Captain Awesome: Nobody Does It Better! Review Episode 3.03: Chuck Vs The Angel de la Muerte

Written by Phil Klemmer
Directed by Jeremy Chechik

Awesome is as Awesome does. And Awesome pretty well can do it all.
With the Angel de la Muerte the payoff for Devon finding out about Chuck being a spy last season is realized. Must be tough being Devon aka Captain Awesome. Everything comes to him so easily. From scoring with Ellie shortly after they first meet to becoming a doctor to mastering extreme sports to speaking other languages to being a straight arrow that accepts his gifts as matter of fact without being an insufferable cretin as would be expected. It is this mixture of awesomeness and matter of factness that has made Devon a fan favorite when he could have easily be turned into a caricuture.

What is so tough about so many high levels of competencies? Finding new challenges. In the grip of post wedding blues Ellie and Devon are fumbling looking for ways to reignite their zest for life. Devon finds his chance in the spy world when he treats a Premier from Costa Gravis – a fictional country named after the writer – played with hammy zeal by Armand Assante. Grateful for his treatment Goya invites Devon and Ellie to his embassy for a gala dinner. Insinuating himself as an invitee allows Chuck and Sarah to attend the ball with the hidden purpose of providing protection.
Devon informs Chuck that the Premier was poisoned and this intel sparks Beckman to assign Team Bartowski to protect Goya as the country is in the process of being a democracy. Casey has to stay in the car as he is known as the Angel of Death in Costas Gravas – even though he has three failed previous assasination attempts on Goya.
If there is any doubt that the showrunners have been strolling through forums and blogs word browsing this episode puts it to rest. The simultaneous conversations between Chuck and Devon on one side of the room and Sarah and Ellie on the other take many fan complaints and has fun with them.
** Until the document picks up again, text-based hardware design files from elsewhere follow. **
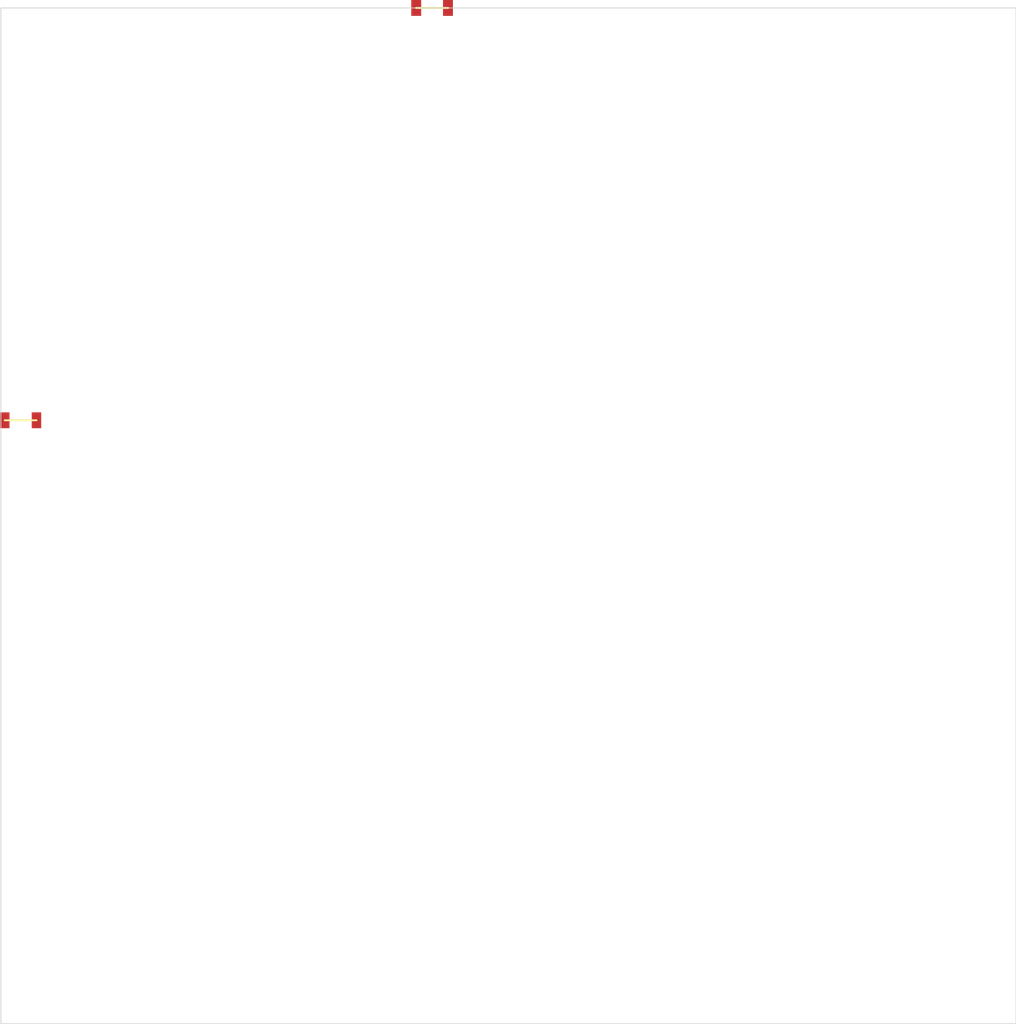
<source format=kicad_pcb>
(kicad_pcb (version 20211014) (generator pcbnew)
  (general
    (thickness 1.6)
  )
  (paper "A4")
  (title_block
    (title "RL Generated PCB")
    (date "2025-04-22")
    (rev "1.0")
  )
  (gr_line (start 0 0) (end 0 64) (layer "Edge.Cuts") (width 0.05))
  (gr_line (start 0 64) (end 64 64) (layer "Edge.Cuts") (width 0.05))
  (gr_line (start 64 64) (end 64 0) (layer "Edge.Cuts") (width 0.05))
  (gr_line (start 64 0) (end 0 0) (layer "Edge.Cuts") (width 0.05))

  (footprint "Device:R" (layer "F.Cu") (at 27.1991 0.0))

  (footprint "Device:R" (layer "F.Cu") (at 27.1794 0.0))

  (footprint "Device:R" (layer "F.Cu") (at 27.1796 0.0))

  (footprint "Device:R" (layer "F.Cu") (at 1.2416 25.984))
)

</source>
Particularly Devon’s, ‘Excruciating,’ comment to Chuck about no sex. What is really great about this sequence is how at ease the four actors are with each other. Plus we finally get a long overdue Sarah/Ellie scene! Hopefully only the first of more to come.
The ball proves to be a slightly more complicated protection detail when Goya displays an open attraction to Ellie that puts her in harm’s way of a would be assassin. Chuck flashes on some mad dancing skills and he and Sarah twirl their way across the dance floor to intercept him only to find out it is a false alarm. They are kicked out of the embassy forcing Casey out of the van. Misreading the situation and mistaking a Mario Brothers lookalike disguised Casey, Devon takes him out blowing Casey’s cover.
This leads to the rescue of Casey and the saving of the twice poisoned Ambassador via a reluctant blood donation from Casey. Thus the Angel of Death becomes the Angel of Life. Too bad the Premier’s thanks was done in a voice over instead of having Assante on stage to do this scene with Adam Baldwin. The interplay between the two would have been priceless.
Episode Flashes:

  • Devon/Ellie closet makeout scene including Ellie’s lucky sweater
  • Devon/Ellie making out within moments of meeting each other. Poor Chuck and Sarah.
  • Chuck returning from an unseen mission with the helicopter flying too close to home
  • Devon switching effortlessly from English to Spanish during a news conference
  • Devon scaring Chuck in his bedroom and Chuck unable to do so later on in the courtyard
  • Armand’s letcherous ways and dance scenes with Sarah Lancaster
  • shirtless sweaty Devon for the ladies again.
  • sweaterless Ellie for the guys – for the first time! No sweat though.
  • Casey’s fight scene with hypodermic needle filled with poison stuck in his leg
  • Casey listing Goya’s favourite movie and showering habits
  • Sarah putting weapons in a bag and Chuck taking them out as she plans to storm the embassy in a solo rescue mission to save Casey

Finally this episode sets up the relationship landscape for the third season. The handshake scene near the end between Chuck and Sarah is rife with multiple emotions and bears much rewatching. Compare this one to the one from S1. In S1 it is a handshake between two giddy children. In this one it is between adults. There is an air of maturity, loss, and recently learned lessons. For the first time in the series the two of them seem like adults.
There is regret in that handshake. Sarah wants to keep it simple. She is willing to try again but wants to start from a real place this time. She needs time to heal and she needs to be in this place for now so she can properly protect Chuck and the world from Intersect 2.0.
Chuck accepts her offer but there is an air about him of a lost opportunity and the realization that his calling has come at a high price.
This is borne out in the final scene when Sarah brings Chuck bad news about Devon. She gives him a hug that is simultaneously intense, gentle and intimate. It is not quite a gesture of comfort from a life partner but it is much more than that of just a friend.
It is a moment of sobering reality and Sarah acts accordingly.
All in all a very solid episode that only disappoints by not having a proper closing scene for Armand Assante.